I’m rambling a bit (If I had more time / skill I would have written a shorter comment ;). Suffice to say I’m surprised by the number of confident proclamations against AGI. Our brains are amazing. But they aren’t magic.


I'm not attempting to be a smart ass, but you should back up your speculation with facts and references. Is the best research a secret?

Your post implied that you have some special insight into research groups that are doing AGI research and are making steady progress. I have done plenty of Google searches and not run across any notable AGI progress.

The one reference you provided was for a deep learning implementation, which is what you seemed to be dismissing.


I don't entirely disagree that we're progressing towards AGI. For me, the most disappointing part of machine learning is complete lack of systems that can extrapolate.

I’m not an AGI fanboy. I agree that the current line of inquiry (ie deep learning) won’t get us there. I think neurosymbolic reasoning is needed. That work is still nascent, and worse, we don’t have great ways to connect our current paradigm to it.

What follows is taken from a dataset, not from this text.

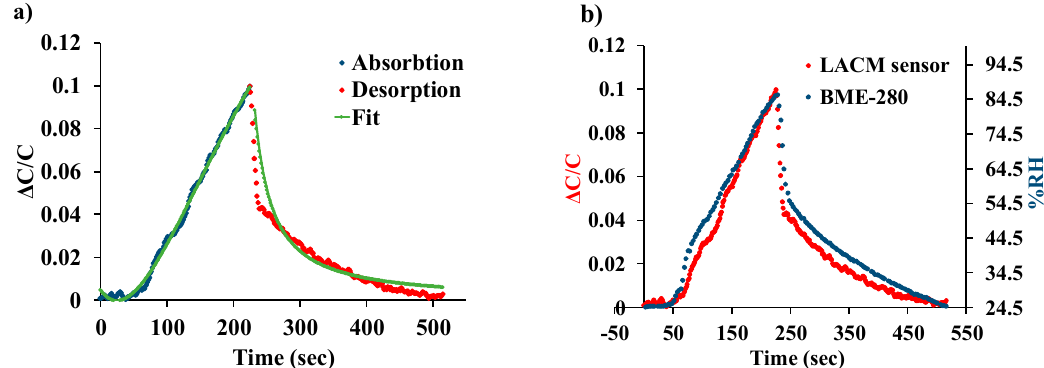
Figure 10. ( a ) Dynamic response of the LACM sensor curve fitted to Fick’s second law and the Polanyi–Wigner equation. ( b ) Comparison of the LACM sensor performance to a commercially available BME-280 reference chip.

Not in the field, so genuine question: what is the evidence/theory to support the notion that deep learning is at all a reasonable route towards AGI? As I understand, this is nothing like how actual neurons work - and since they are the only "hardware" which has ever demonstrated general intelligence hoping for AGI from current computational neural networks feel like a stretch, at best.

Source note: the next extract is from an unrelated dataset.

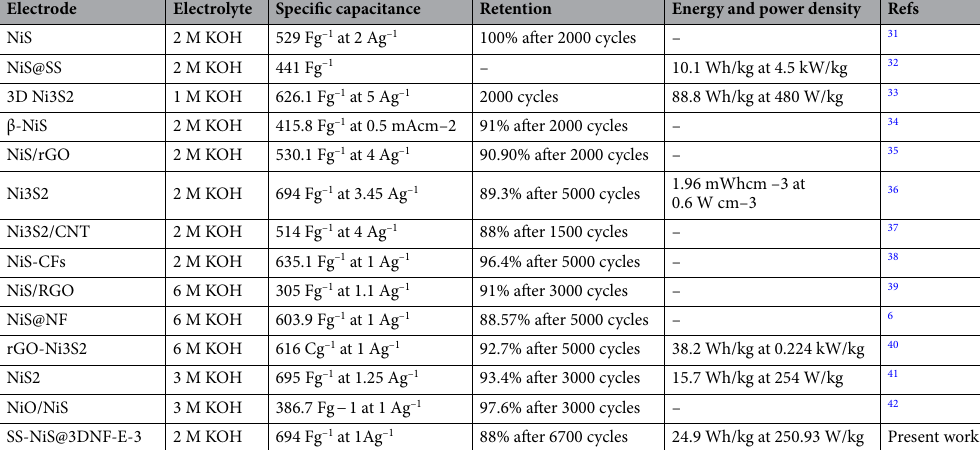
Table 1. Comparison of the specific capacitance, energy density and power density of the SS-NiS@3DNF-E-3 electrode with those of other reported nickel sulfide-based electrode materials.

Four things are needed to truly build advanced AI's (read deep learning, deep reinforcement learning): new algorithms, complex data sets, and advanced GPU based computing (optimally GPU in any case) but also an open community.

Actually we have no idea what the constituent parts of AGI are.

What you mention are the current state of the art for narrow AI projects like classification and segmentation - which is basically 100% of machine/deep learning currently, but are not generalizable yet.

As an example the pre-eminant biologically inspired computing researcher Richard Granger is skeptical (and I agree) that parallel silicon will be able to scale to the flexibility that we see in biological learning (aka General intelligence).

Based on what I see so far from OpenAI I don't see them getting to AGI. They haven't stated it as an explicit goal, I think because they don't have a pathway (nobody does by the way).


Asking this openly, even on HN, is going to get a lot of unqualified answers. So I'll preface that I have a recent PhD in deep RL and pretty well versed on the cutting edge develops of ML.

I think your question has two angles. First, do LLMs have potential for AGI? I think that's an emphatic no. There is nothing special about this generative model vs. say something like sampling from a mixture of Gaussians. Much better generations and super impressive it works, sure, but there is no mechanism for it to improve itself let alone change its "prime directive". See Sam Altman's claim that RL with human feedback being where most are the gains are now.

At a higher level, there is the concern that the pace at which we are going that we can extrapolate that AGI is around the corner. My take on this is that basically everything made possible in the last 20 years is because of GPUs and better tooling. In specific, the recent hype we see is because of how democratized things are getting. We have kids using ChatGPT to do homework. This is very disruptive from a societal perspective but we are essentially at the height of the rate at which this technology is being adopted. The growth rate will decelerate and it will stop being news once society has learned to adapt to the new technology. However, from a technical perspective, these concerns are like looking at children playing legos and being concerned they will build the next nuclear bomb. Hypothetically feasible but there are so many fundamental gaps that clearly separate the two that the real concerns would be when we see Manhattan projects being successful. From an outsider's perspective, Deep Mind and AlphaZero or OpenAI and LLMs seem like project Manhattans but the fact these companies have spent billions with no returns yet should say a lot about the utility of these models.